▶ **Page extract**:
^^^^^^^^

A necessary limit applies before the analysis proceeds. Alliance Theory cannot explain everything. The reporter digging through corporate filings or chasing a lead through Canberra is not simply performing independence. She is doing work that carries real risk and requires real verification. The editor insisting on sourcing before publication is not just protecting a brand. He is navigating a small, litigious media environment where a miscalculation can end the institution. Alliance Theory explains how authority is built on that independence. It does not replace the reality of the work.
Ernest Becker argued in The Denial of Death that human beings construct hero systems, cultural frameworks that promise symbolic immortality to manage the terror of mortality. Crikey is a hero system organized around a specific positional claim: that power in Australia is more closed, more networked, and more self-protective than it appears, and that exposing it matters. The outlet tells its members they work against the grain. The real story sits behind official statements, corporate messaging, and the framing of larger, more constrained newsrooms. Morning conferences, subscriber metrics, and impact rankings do not invent that anxiety. They sharpen a particular fear: that News Corp sets the frame, that Nine defines the middle ground, that the ABC occupies legitimacy, and that independent voices are either ignored or absorbed. The editorial meeting is where this management work happens. A journalist does not merely pitch a story. She argues that this is the story others will soften, avoid, or misframe. A political donation trail. A media conflict of interest. A corporate influence network. The summons says: this is where we draw the line others will not cross.
Stephen Turner’s insight applies here. There is no stable essence of journalism being transmitted intact. Different factions reconstruct it from the same materials and call the result truth. One version prioritizes maximal independence and confrontation. Another requires discipline and restraint to maintain credibility. A third argues the outlet must broaden its appeal to survive economically. Each claims to defend the real Crikey, and each selects from the outlet’s history to justify its current position.

^^^^^^^^

▶ **Your tasks**:
(a) Do these statements agree with the essay on Crikey? Answer yes or no for each, and quote the words from the essay that decide it.
(i) Alliance Theory can account for everything.
(ii) Ernest Becker's argument about hero systems is made in The Denial of Death.
(iii) Morning conferences, subscriber metrics, and impact rankings invent the anxiety Crikey manages.
(b) Answer these from the essay on Crikey:
(i) Where is the reporter chasing a lead?
(ii) Where does the management work happen?
(iii) Whose insight is said to apply to the rival versions of journalism?
(c) Can you resume the essay on Crikey, picking up right after its last sentence?
None of the stored material is needed here.

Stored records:
^^^^^^^^

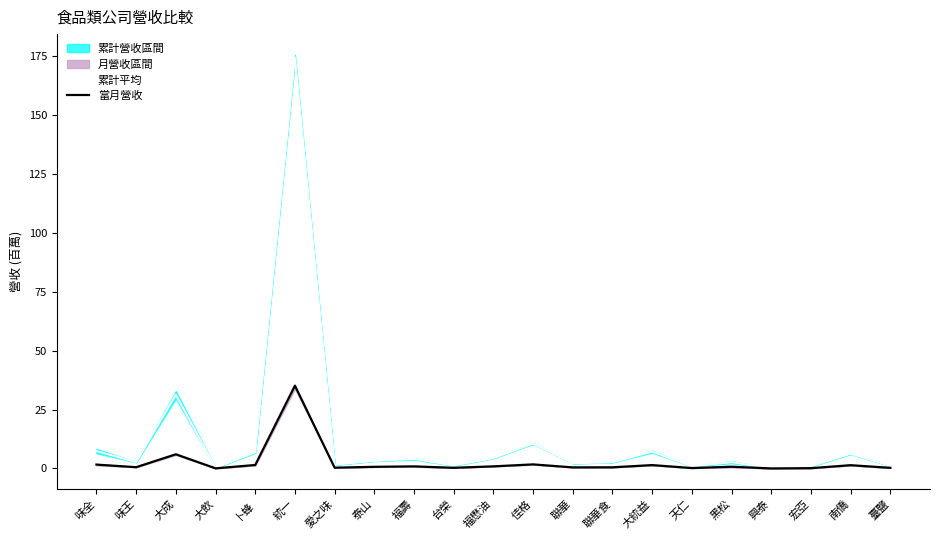

What is the sum of the 累計平均 values at 佳格 and 大飲?

10.9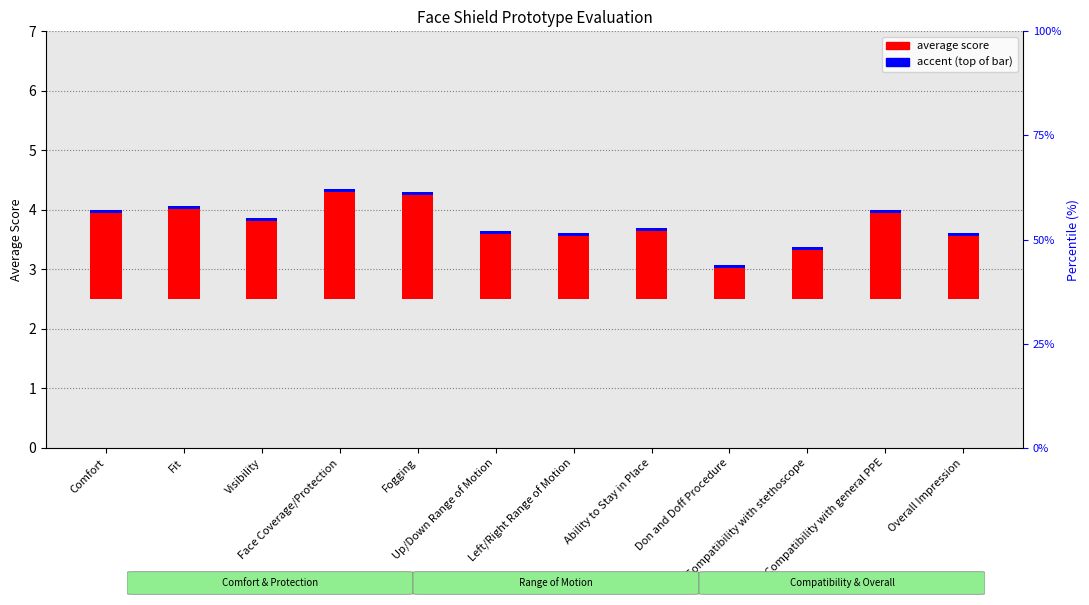

What is the ratio of the value at Fit to the value at Ability to Stay in Place?

1.3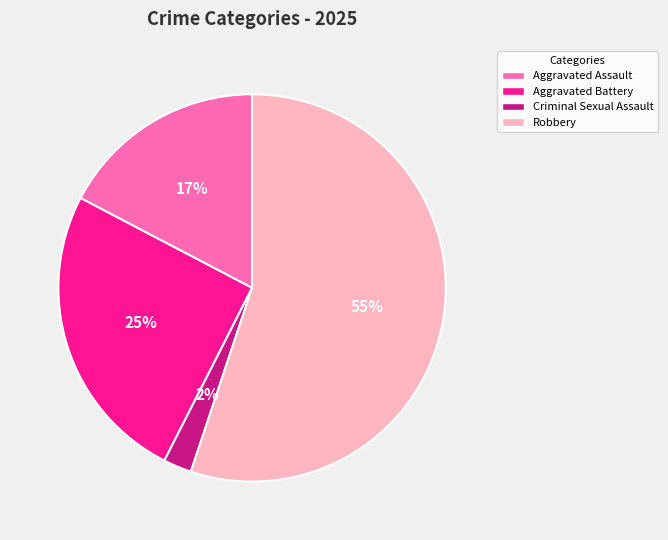

Which category has the biggest portion of the pie?

Robbery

^^^^^^^^

▶ **Answers to the exercise**:
(a)
(i) No: "Alliance Theory cannot explain everything."
(ii) Yes: "Ernest Becker argued in The Denial of Death that human beings construct hero systems"
(iii) No: "Morning conferences, subscriber metrics, and impact rankings do not invent that anxiety."

(b)
(i) Through Canberra
(ii) The editorial meeting
(iii) Stephen Turner's

(c)
Authority is contested across three domains. The first is moral authority over what counts as fearless. The hardline coalition, concentrated among senior editors and the investigative politics team, insists independence means pushing as far as possible against power, including media power itself. For them, caution looks like capture. Against this stands a coalition that argues credibility is the scarce resource. If Crikey overreaches or loses discipline, it forfeits the very authority it claims. That tension, aggression versus credibility, runs through every editorial decision the outlet makes. The second domain is organizational: who leads the homepage, which investigations get resources, how far tone is allowed to go. These decisions translate informal prestige into formal jurisdictional claims. The third is the daily network, every source cultivated, every line written, every decision about how directly to name power. The institution is reproduced through tone as much as through content.
The legal system now cuts across all three domains. The Defamation Amendment Act 2023 and subsequent 2025 reforms have changed the logic of the summons in ways the moral vocabulary of fearlessness does not fully absorb. The serious harm threshold gives the hardline coalition a partial shield: if a powerful figure cannot prove real damage, the fearless label survives the courtroom. But it also introduces a new figure into the newsroom, the legal realist, whose authority derives not from the moral language of independence but from the tactical question of what survives a concerns notice. The legal realist does not dispute the value of fearless journalism. He defines its outer boundary in practice, turning every proposed lede into a calculation about institutional survival. In a small market with limited financial reserves, that boundary is the hardest jurisdictional line in the building.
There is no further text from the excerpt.